Let $\sf \dfrac{1}{3x + 2y}$ be u.

Let $\sf \dfrac{1}{3x - 2y}$ be v.

So, the equations become

$\sf \dashrightarrow 2u + 3v = \dfrac{17}{5}$

$\sf \dashrightarrow 5u + v = 2$

By first equation,

$\sf \dashrightarrow 2u + 3v = \dfrac{17}{5}$

$\sf \dashrightarrow 2u = \dfrac{17}{5} - 3v$

$\sf \dashrightarrow 2u = \dfrac{17 - 15v}{5}$

$\sf \dashrightarrow u = \dfrac{17 - 15v}{5} \times \dfrac{1}{2}$

$\sf \dashrightarrow u = \dfrac{17 - 15v}{10}$

Now, let's find the value of v by second equation.

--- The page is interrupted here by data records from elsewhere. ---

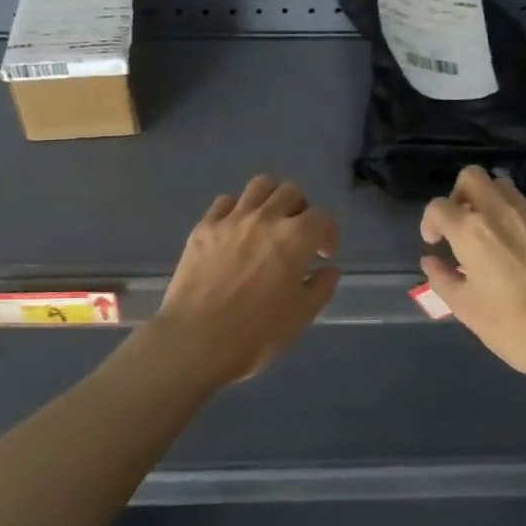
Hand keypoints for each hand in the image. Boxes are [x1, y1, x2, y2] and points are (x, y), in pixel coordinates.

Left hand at [153, 176, 340, 386]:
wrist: (196, 340)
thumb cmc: (256, 334)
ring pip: (259, 185)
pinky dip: (237, 209)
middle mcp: (265, 218)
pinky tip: (236, 230)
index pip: (323, 217)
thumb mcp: (301, 316)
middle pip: (291, 191)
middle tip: (298, 236)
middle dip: (302, 210)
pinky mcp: (204, 227)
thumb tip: (327, 269)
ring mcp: (231, 219)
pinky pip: (225, 201)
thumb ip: (320, 287)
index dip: (329, 234)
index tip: (324, 254)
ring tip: (269, 222)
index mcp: (295, 238)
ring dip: (271, 198)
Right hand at [420, 166, 525, 384]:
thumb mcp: (465, 308)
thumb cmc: (513, 326)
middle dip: (460, 195)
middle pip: (472, 177)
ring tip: (493, 235)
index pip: (438, 207)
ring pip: (505, 188)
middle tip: (461, 225)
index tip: (435, 243)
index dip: (430, 222)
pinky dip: (520, 220)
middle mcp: (501, 211)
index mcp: (471, 230)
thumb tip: (432, 261)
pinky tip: (524, 250)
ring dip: (491, 203)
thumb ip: (442, 278)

$\sf \dashrightarrow 5u + v = 2$

$\sf \dashrightarrow 5 \bigg( \dfrac{17 - 15v}{10} \bigg) + v = 2$

$\sf \dashrightarrow \dfrac{85 - 75v}{10} + v = 2$

$\sf \dashrightarrow \dfrac{85 - 75v + 10v}{10} = 2$

$\sf \dashrightarrow \dfrac{85 - 65v}{10} = 2$

$\sf \dashrightarrow 85 - 65v = 2 \times 10$

$\sf \dashrightarrow 85 - 65v = 20$

$\sf \dashrightarrow -65v = 20 - 85$

$\sf \dashrightarrow -65v = -65$

$\sf \dashrightarrow v = \dfrac{-65}{-65}$

$\sf \dashrightarrow v = 1$

Now, we can find the value of u by first equation.

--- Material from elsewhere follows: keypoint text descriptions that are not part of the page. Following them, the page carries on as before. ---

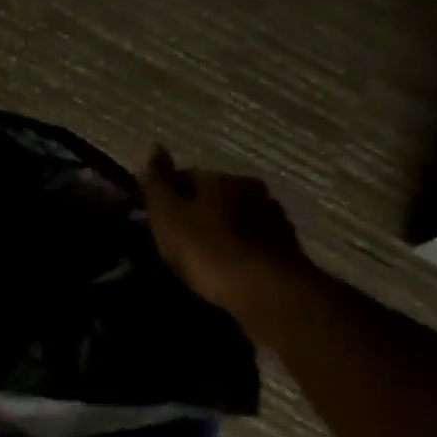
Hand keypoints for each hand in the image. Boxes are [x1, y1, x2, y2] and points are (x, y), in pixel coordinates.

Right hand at [137, 145, 313, 329]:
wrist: (263, 290)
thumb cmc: (207, 249)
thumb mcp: (169, 214)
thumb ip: (158, 183)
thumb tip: (152, 145)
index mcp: (222, 178)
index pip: (187, 175)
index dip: (166, 193)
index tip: (151, 214)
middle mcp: (252, 190)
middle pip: (214, 196)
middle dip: (195, 211)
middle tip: (173, 236)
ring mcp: (273, 219)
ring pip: (235, 219)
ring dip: (218, 230)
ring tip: (198, 254)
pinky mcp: (285, 249)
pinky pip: (250, 243)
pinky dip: (236, 250)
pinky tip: (224, 268)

$\sf \dashrightarrow 2u + 3v = \dfrac{17}{5}$

$\sf \dashrightarrow 2u + 3(1) = \dfrac{17}{5}$

$\sf \dashrightarrow 2u + 3 = \dfrac{17}{5}$

$\sf \dashrightarrow 2u = \dfrac{17}{5} - 3$

$\sf \dashrightarrow 2u = \dfrac{17 - 15}{5}$

$\sf \dashrightarrow 2u = \dfrac{2}{5}$

$\sf \dashrightarrow u = \dfrac{2}{5} \times \dfrac{1}{2}$

$\sf \dashrightarrow u = \dfrac{2}{10}$

$\sf \dashrightarrow u = \dfrac{1}{5}$

We know that,

$\sf \dashrightarrow \dfrac{1}{3x + 2y} = u$

$\sf \dashrightarrow \dfrac{1}{3x + 2y} = \dfrac{1}{5}$

$\sf \dashrightarrow 3x + 2y = 5 \: \: --- (iii)$

We also know that,

$\sf \dashrightarrow \dfrac{1}{3x - 2y} = v$

$\sf \dashrightarrow \dfrac{1}{3x - 2y} = 1$

$\sf \dashrightarrow 3x - 2y = 1 \: \: --- (iv)$

By third equation,

$\sf \dashrightarrow 3x + 2y = 5$

$\sf \dashrightarrow 3x = 5 - 2y$

$\sf \dashrightarrow x = \dfrac{5 - 2y}{3}$

Now, let's find the value of y by fourth equation.

$\sf \dashrightarrow 3x - 2y = 1$

$\sf \dashrightarrow 3 \bigg( \dfrac{5 - 2y}{3} \bigg) - 2y = 1$

$\sf \dashrightarrow \dfrac{15 - 6y}{3} - 2y = 1$

$\sf \dashrightarrow \dfrac{15 - 6y - 6y}{3} = 1$

$\sf \dashrightarrow \dfrac{15 - 12y}{3} = 1$

$\sf \dashrightarrow 15 - 12y = 3$

$\sf \dashrightarrow -12y = 3 - 15$

$\sf \dashrightarrow -12y = -12$

$\sf \dashrightarrow y = \dfrac{-12}{-12}$

$\sf \dashrightarrow y = 1$

Now, let's find the value of x by third equation.

$\sf \dashrightarrow 3x + 2y = 5$

$\sf \dashrightarrow 3x + 2(1) = 5$

$\sf \dashrightarrow 3x + 2 = 5$

$\sf \dashrightarrow 3x = 5 - 2$

$\sf \dashrightarrow 3x = 3$

$\sf \dashrightarrow x = \dfrac{3}{3}$

$\sf \dashrightarrow x = 1$

Hence, the values of x and y are 1 and 1 respectively.